我趁耶誕新年幾天假期,檢視不久之前初步編出來的一本新文集,準備寄給台北出版社付梓。文集七十篇文章十來萬字,一大半是我每個月給《明月》寫的編者文章;這次重讀,除了覺得六年歲月過得真快,也想到新的一年裡海峽兩岸和香港的形勢,更考慮到我個人的編輯工作和寫讀生活的前路。
我的新書名為《這一代的事》:那是去年我發表在月刊十月號上的一篇文章的題目。我很喜歡那篇文章,也很喜歡那個題目。記得那天深夜寫完"書房窗外的冷雨"一節,我仿佛回到父親生前的書齋,心頭儘是傷逝之情;寫到"捲起那半幅竹簾",學生時代的台南舊事一一重現,高興了好久好久;寫到"送給列寧的禮物",書房裡頓時飄起英國初秋午後的寒意,我依稀回到倫大那家學院的酒館,三兩師友又在酒邊高談政治了;收筆前寫香港一段,我不禁想到我和我的家人的前程,滿心愧作不能言傳;脫稿的時候,腦中兩岸政局的陰影揮之不去,我竟格外懷念台北那位忠誠的少將。這些都是我這一代人的事:政治的圍牆隔絕了歷史的燈影,而知識的扁舟又載不動太多的倫理包袱。在這樣的扌于格之下,價值判斷似乎都沒有什麼太大意義了。

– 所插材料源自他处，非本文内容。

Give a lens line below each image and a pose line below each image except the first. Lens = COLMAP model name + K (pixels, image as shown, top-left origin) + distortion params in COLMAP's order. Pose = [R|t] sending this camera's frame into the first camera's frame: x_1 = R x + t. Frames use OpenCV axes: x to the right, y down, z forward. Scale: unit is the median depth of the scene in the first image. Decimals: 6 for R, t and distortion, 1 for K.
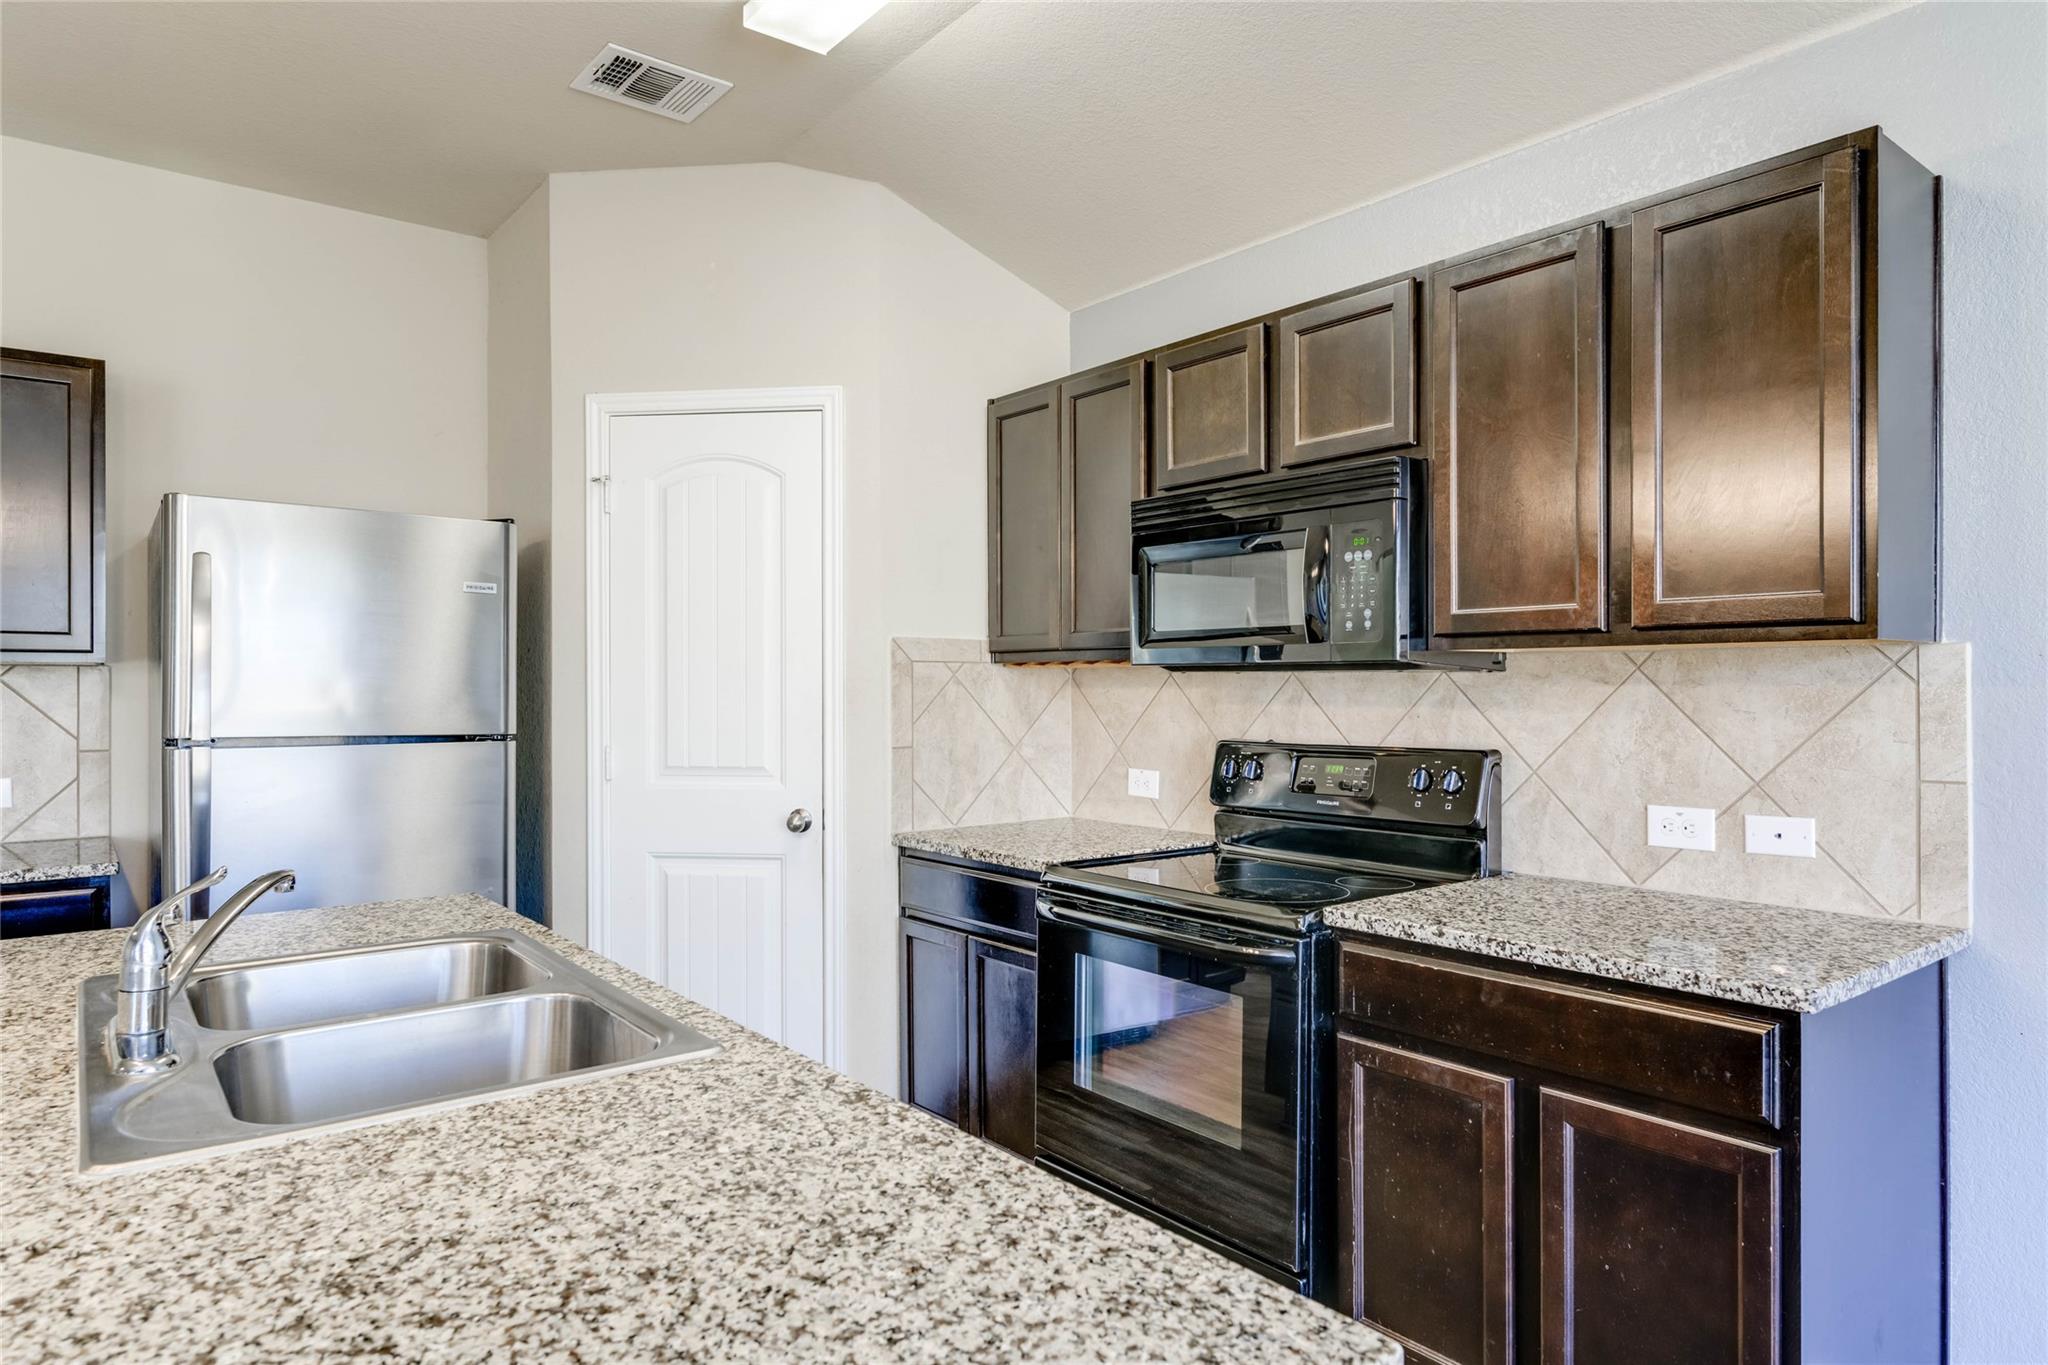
lens RADIAL K [[1222.4, 0, 1024.0], [0, 1222.4, 682.5], [0, 0, 1]] dist [-0.002543, -0.000110]
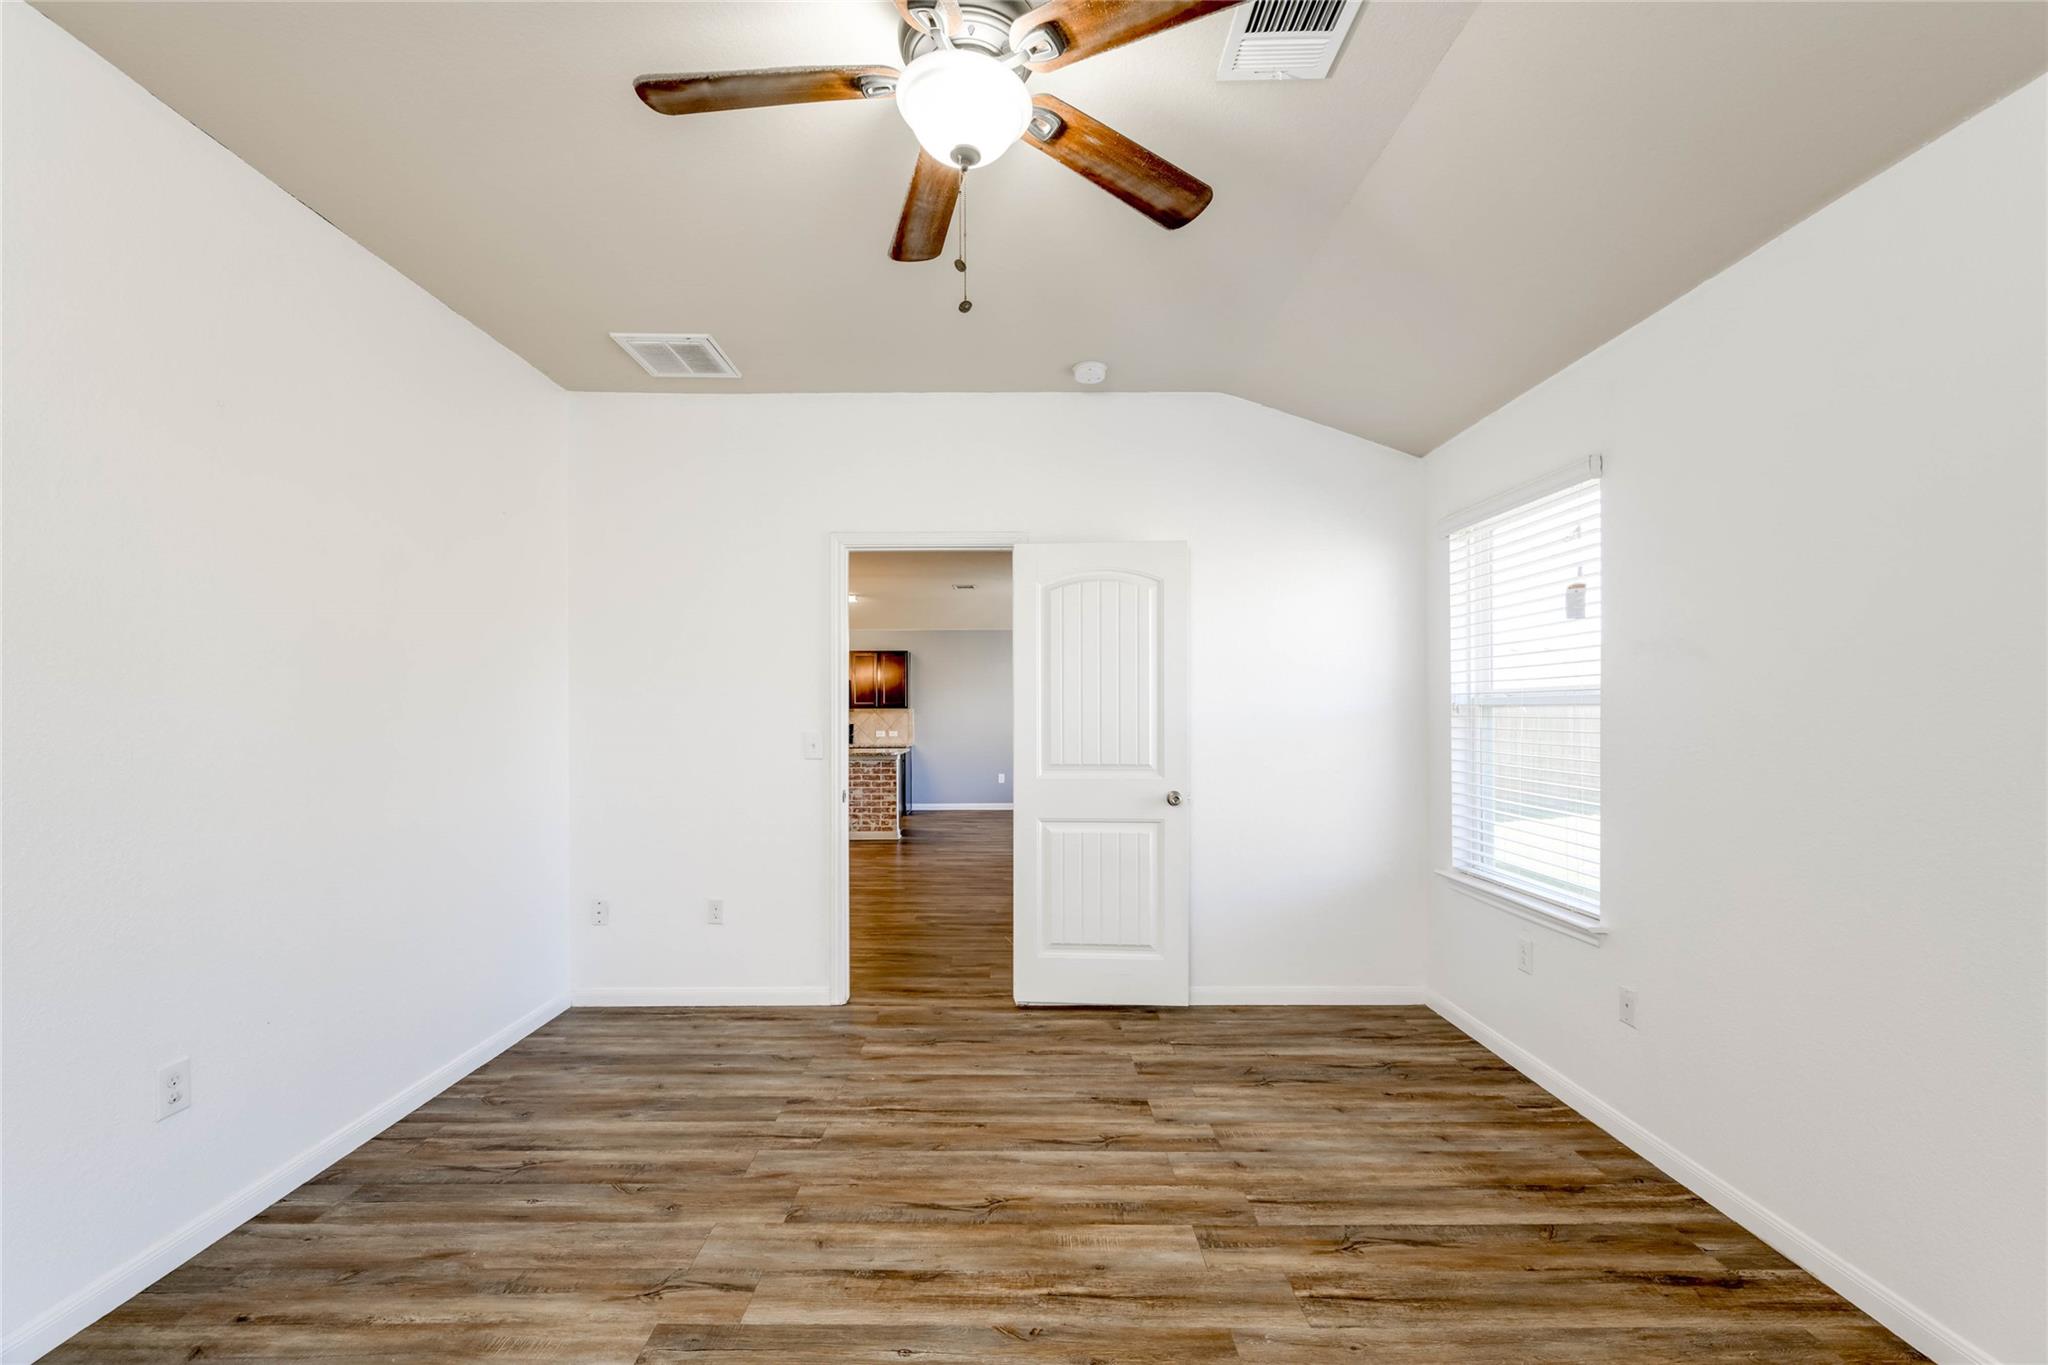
lens RADIAL K [[863.3, 0, 1019.4], [0, 863.3, 692.5], [0, 0, 1]] dist [-0.001437, 0.000321]
pose [[0.613564, 0.020557, 0.789377, -2.618303], [-0.002930, 0.999713, -0.023757, -0.004899], [-0.789639, 0.012264, 0.613449, -2.428874]]
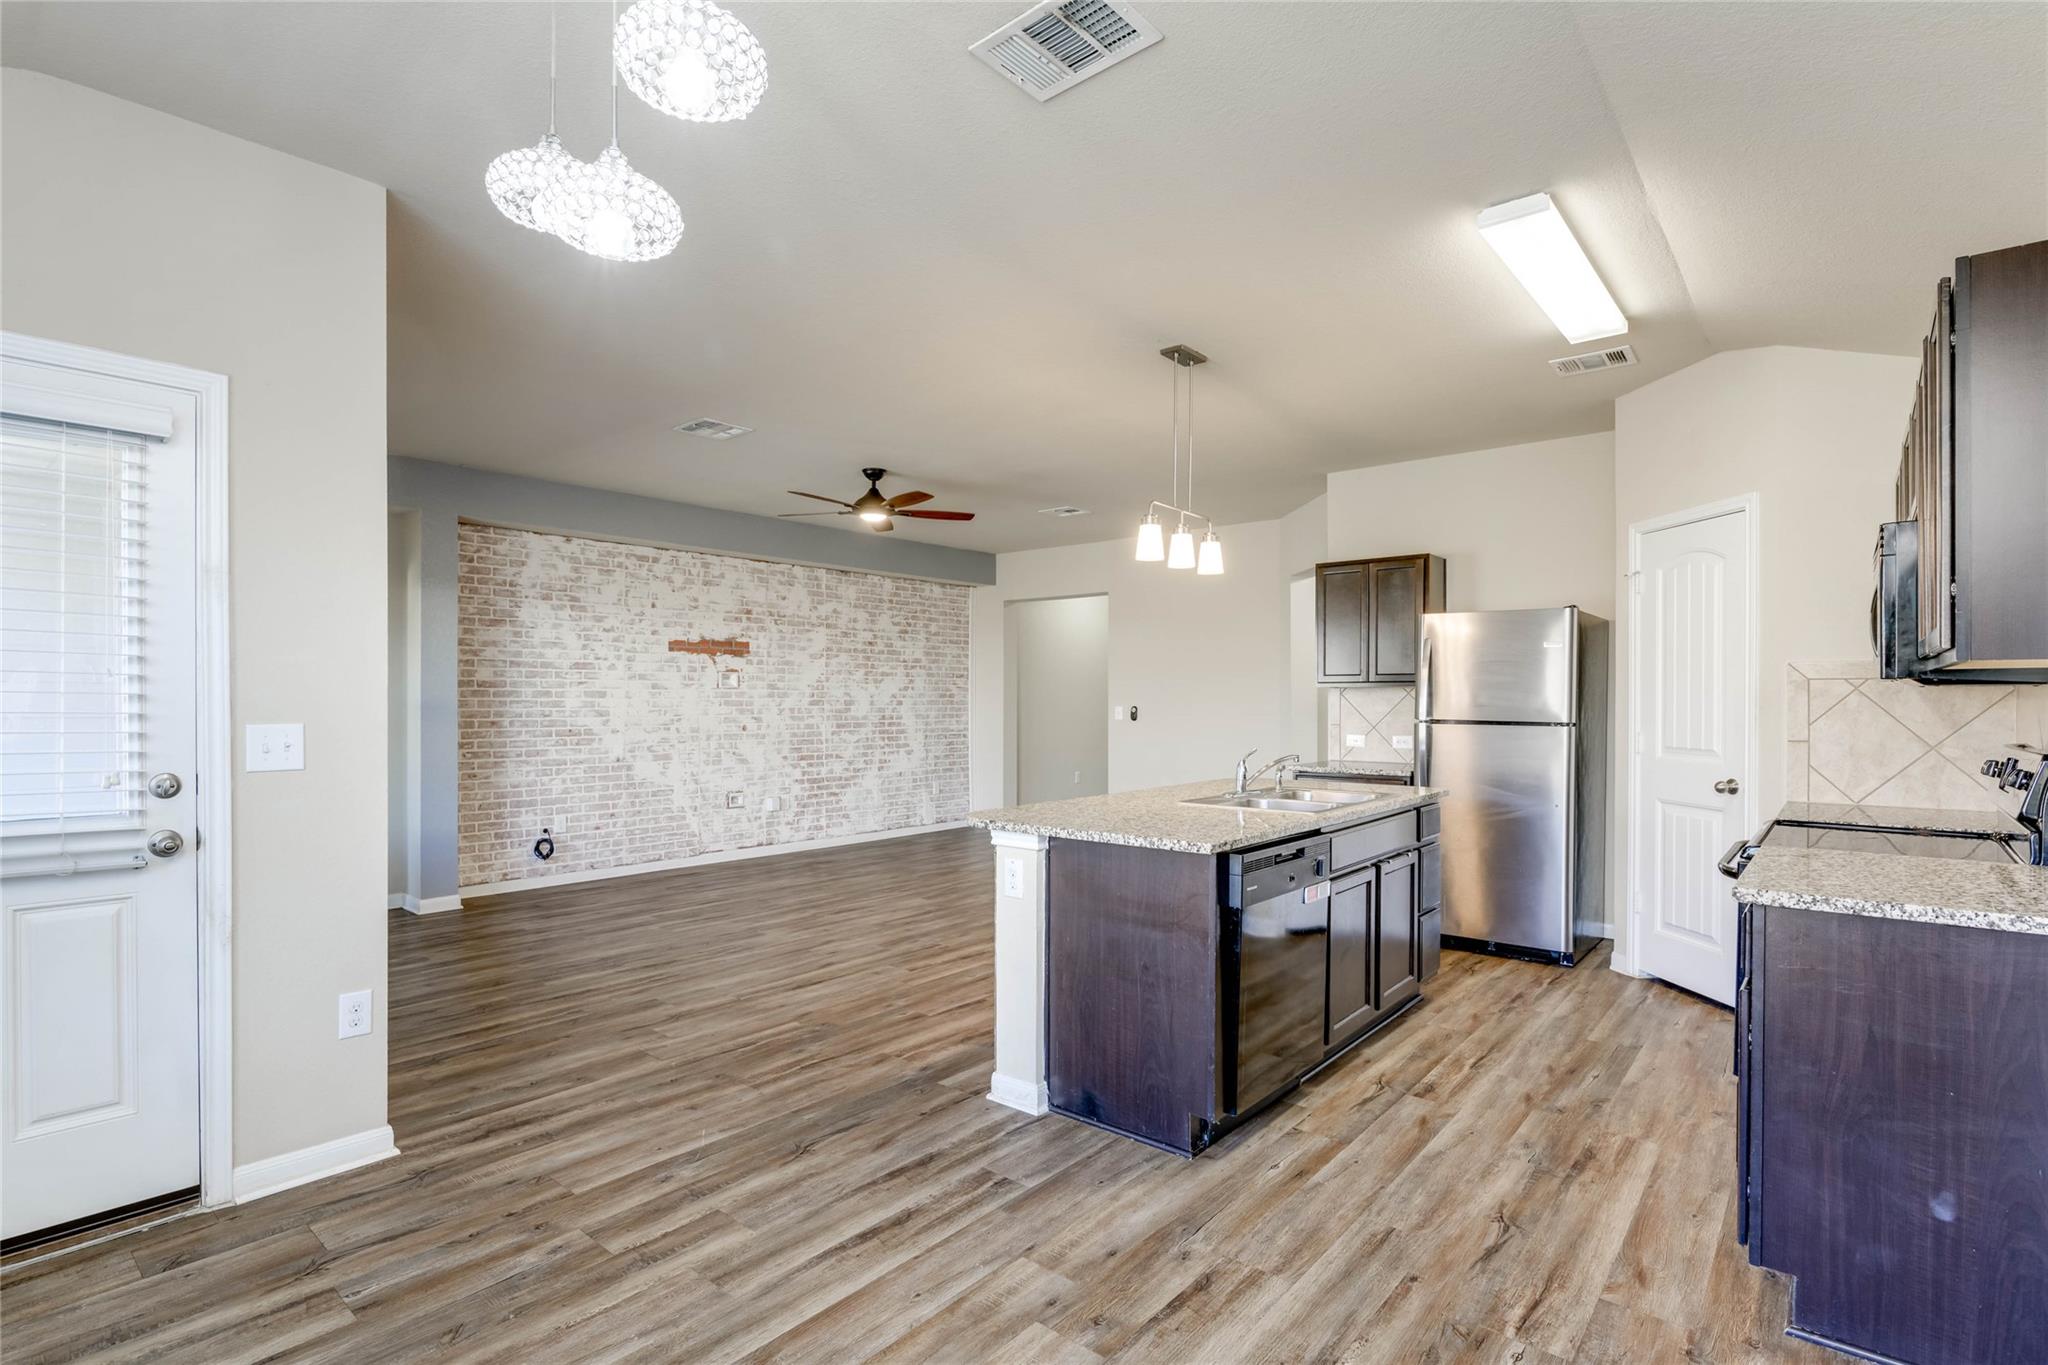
lens RADIAL K [[975.9, 0, 1036.6], [0, 975.9, 693.0], [0, 0, 1]] dist [-0.010910, 0.000295]
pose [[0.202574, -0.003081, -0.979262, 1.040699], [0.003006, 0.999992, -0.002524, -0.002317], [0.979262, -0.002432, 0.202581, -0.099177]]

我半輩子在幾個傳播機構出版單位做事,筆底描畫過多少中外政界的微雨和風暴,對於箇中是非黑白實在有點茫然了。可是,一個從事編輯工作和過著寫讀生涯的人一旦沒有理想、喪失信心,根本不可能提起勇氣坐到書桌前迎接新的一天。兩百多年前,揚州八怪()之一的金農看透城狐社鼠的社會,大可"攜燈畫竹到天明",借用種竹體現積極的意識,通過畫竹寄託高潔的情操,最後保全了傳統讀書人的完美形象。兩百多年後的今天,整個世界的節奏已經不太容許一個人隱居山林獨善其身了:社會分工的趨勢越走越遠,腦力勞動者所面臨的生存挑戰也越來越大,金農思想只能作為人生失意時的精神慰藉,無補於現實事務的運作過程。雖然如此,我的編輯室里還是長年掛著江兆申先生給我寫的《種竹》詩,隨時讓我有個綠影照窗的精神別業。現代人仍然有權緬懷這一點點情味。